→ TASK REQUIREMENTS: Find each line in the rows below that contains the word "feedback", and copy those lines out in full.

→ EXERCISE DATA:

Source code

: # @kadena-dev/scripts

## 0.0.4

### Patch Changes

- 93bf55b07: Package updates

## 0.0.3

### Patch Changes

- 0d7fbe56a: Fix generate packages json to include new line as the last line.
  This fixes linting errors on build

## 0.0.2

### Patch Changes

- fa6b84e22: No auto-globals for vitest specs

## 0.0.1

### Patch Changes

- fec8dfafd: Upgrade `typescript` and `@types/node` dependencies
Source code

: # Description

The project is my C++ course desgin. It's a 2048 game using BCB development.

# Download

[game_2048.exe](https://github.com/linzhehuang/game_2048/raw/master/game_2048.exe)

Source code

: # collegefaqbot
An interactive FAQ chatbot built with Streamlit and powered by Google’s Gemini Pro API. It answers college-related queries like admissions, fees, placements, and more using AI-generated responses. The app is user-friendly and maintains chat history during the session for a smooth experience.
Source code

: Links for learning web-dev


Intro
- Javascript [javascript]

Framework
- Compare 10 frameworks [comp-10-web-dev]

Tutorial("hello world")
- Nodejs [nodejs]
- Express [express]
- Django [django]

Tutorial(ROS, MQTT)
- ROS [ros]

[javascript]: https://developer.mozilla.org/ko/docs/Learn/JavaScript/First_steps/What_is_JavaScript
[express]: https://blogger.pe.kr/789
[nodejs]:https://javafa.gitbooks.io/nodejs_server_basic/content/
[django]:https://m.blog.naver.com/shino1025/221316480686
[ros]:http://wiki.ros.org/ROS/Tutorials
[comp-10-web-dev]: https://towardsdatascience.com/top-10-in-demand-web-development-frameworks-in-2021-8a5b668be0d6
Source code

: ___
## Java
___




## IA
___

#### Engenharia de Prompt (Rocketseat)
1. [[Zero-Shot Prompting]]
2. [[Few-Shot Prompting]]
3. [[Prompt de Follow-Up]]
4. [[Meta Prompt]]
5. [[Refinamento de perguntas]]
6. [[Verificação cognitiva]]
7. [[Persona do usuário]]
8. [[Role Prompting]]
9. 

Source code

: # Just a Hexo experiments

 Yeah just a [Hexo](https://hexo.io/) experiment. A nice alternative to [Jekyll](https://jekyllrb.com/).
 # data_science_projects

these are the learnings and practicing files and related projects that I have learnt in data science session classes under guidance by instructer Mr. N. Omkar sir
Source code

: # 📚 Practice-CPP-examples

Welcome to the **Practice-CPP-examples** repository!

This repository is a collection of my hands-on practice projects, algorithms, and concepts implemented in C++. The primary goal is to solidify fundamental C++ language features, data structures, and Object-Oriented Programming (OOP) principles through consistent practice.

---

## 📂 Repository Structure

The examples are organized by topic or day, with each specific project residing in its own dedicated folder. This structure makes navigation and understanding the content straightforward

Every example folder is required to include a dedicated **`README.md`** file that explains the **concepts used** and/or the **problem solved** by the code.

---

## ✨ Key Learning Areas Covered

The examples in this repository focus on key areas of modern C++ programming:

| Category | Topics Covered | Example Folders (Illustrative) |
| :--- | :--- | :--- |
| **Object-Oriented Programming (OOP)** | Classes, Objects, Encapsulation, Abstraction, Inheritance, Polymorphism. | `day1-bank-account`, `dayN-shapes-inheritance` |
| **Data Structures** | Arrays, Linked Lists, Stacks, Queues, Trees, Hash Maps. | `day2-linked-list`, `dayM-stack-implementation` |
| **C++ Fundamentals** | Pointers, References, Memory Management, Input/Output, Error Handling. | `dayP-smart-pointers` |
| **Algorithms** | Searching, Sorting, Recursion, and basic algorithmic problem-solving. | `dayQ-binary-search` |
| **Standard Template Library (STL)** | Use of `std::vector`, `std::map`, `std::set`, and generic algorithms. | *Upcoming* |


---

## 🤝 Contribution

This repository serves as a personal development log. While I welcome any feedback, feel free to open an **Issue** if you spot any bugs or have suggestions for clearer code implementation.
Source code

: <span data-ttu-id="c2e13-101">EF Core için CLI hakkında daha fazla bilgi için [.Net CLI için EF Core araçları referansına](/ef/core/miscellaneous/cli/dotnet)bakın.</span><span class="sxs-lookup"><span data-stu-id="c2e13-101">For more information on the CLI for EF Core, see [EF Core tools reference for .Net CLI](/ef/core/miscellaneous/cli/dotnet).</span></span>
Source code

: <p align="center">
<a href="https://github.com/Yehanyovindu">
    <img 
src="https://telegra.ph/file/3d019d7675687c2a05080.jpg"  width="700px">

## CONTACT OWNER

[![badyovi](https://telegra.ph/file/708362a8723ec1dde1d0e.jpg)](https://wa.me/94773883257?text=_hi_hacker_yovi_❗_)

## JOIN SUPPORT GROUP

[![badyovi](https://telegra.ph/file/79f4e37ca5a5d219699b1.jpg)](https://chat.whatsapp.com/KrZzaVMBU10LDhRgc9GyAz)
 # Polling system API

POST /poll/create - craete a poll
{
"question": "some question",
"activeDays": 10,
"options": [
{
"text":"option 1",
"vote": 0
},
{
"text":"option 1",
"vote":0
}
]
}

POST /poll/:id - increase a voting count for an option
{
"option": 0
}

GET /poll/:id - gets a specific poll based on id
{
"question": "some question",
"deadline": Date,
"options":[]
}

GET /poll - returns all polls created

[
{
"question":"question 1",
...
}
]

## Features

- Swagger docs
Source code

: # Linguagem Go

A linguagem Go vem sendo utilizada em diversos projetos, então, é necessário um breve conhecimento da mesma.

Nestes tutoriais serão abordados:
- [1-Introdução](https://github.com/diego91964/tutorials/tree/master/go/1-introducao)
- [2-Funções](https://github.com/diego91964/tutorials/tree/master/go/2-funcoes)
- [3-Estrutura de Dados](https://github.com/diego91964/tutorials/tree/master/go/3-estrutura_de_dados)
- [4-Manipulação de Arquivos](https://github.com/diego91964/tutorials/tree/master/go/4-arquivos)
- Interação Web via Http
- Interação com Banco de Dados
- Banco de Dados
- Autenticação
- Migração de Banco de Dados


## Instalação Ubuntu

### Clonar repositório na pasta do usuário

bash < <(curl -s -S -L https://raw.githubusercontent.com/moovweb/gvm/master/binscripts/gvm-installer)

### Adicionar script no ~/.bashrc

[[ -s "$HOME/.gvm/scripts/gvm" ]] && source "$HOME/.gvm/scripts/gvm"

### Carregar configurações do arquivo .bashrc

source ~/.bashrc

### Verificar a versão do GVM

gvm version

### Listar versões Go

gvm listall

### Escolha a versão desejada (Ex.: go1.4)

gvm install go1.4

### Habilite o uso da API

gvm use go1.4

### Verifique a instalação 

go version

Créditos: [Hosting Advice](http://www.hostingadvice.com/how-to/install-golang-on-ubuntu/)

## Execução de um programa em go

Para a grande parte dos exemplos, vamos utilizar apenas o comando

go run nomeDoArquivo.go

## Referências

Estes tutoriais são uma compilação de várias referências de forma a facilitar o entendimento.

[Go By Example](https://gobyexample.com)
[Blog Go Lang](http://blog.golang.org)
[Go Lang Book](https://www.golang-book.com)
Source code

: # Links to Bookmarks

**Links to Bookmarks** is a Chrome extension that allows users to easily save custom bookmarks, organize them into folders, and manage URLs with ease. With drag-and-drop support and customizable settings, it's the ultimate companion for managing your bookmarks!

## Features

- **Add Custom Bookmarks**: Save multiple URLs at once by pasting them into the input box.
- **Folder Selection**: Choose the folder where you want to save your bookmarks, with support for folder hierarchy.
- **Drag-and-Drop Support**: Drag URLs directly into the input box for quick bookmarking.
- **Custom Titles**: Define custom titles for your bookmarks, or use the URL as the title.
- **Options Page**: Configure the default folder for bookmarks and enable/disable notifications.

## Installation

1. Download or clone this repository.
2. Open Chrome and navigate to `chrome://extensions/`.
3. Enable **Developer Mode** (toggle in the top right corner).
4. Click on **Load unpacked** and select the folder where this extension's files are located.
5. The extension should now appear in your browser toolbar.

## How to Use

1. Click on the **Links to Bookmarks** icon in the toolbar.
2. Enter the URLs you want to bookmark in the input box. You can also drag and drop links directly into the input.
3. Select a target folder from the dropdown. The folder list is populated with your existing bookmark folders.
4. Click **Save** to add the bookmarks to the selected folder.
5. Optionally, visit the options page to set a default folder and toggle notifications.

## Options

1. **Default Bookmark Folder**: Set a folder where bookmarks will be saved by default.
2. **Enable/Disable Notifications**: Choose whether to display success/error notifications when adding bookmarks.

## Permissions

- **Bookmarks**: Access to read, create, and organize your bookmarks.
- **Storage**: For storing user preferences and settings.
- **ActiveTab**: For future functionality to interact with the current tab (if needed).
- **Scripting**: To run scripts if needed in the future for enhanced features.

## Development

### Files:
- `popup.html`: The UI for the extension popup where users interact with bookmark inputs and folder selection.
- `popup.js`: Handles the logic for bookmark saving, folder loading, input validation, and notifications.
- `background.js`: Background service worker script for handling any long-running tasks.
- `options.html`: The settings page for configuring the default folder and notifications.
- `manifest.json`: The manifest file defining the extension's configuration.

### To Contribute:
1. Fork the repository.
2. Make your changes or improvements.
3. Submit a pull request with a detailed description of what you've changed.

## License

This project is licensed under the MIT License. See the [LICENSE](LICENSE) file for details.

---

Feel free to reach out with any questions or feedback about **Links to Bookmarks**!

→ EXPECTED ANSWER:
This repository serves as a personal development log. While I welcome any feedback, feel free to open an **Issue** if you spot any bugs or have suggestions for clearer code implementation.
Feel free to reach out with any questions or feedback about **Links to Bookmarks**!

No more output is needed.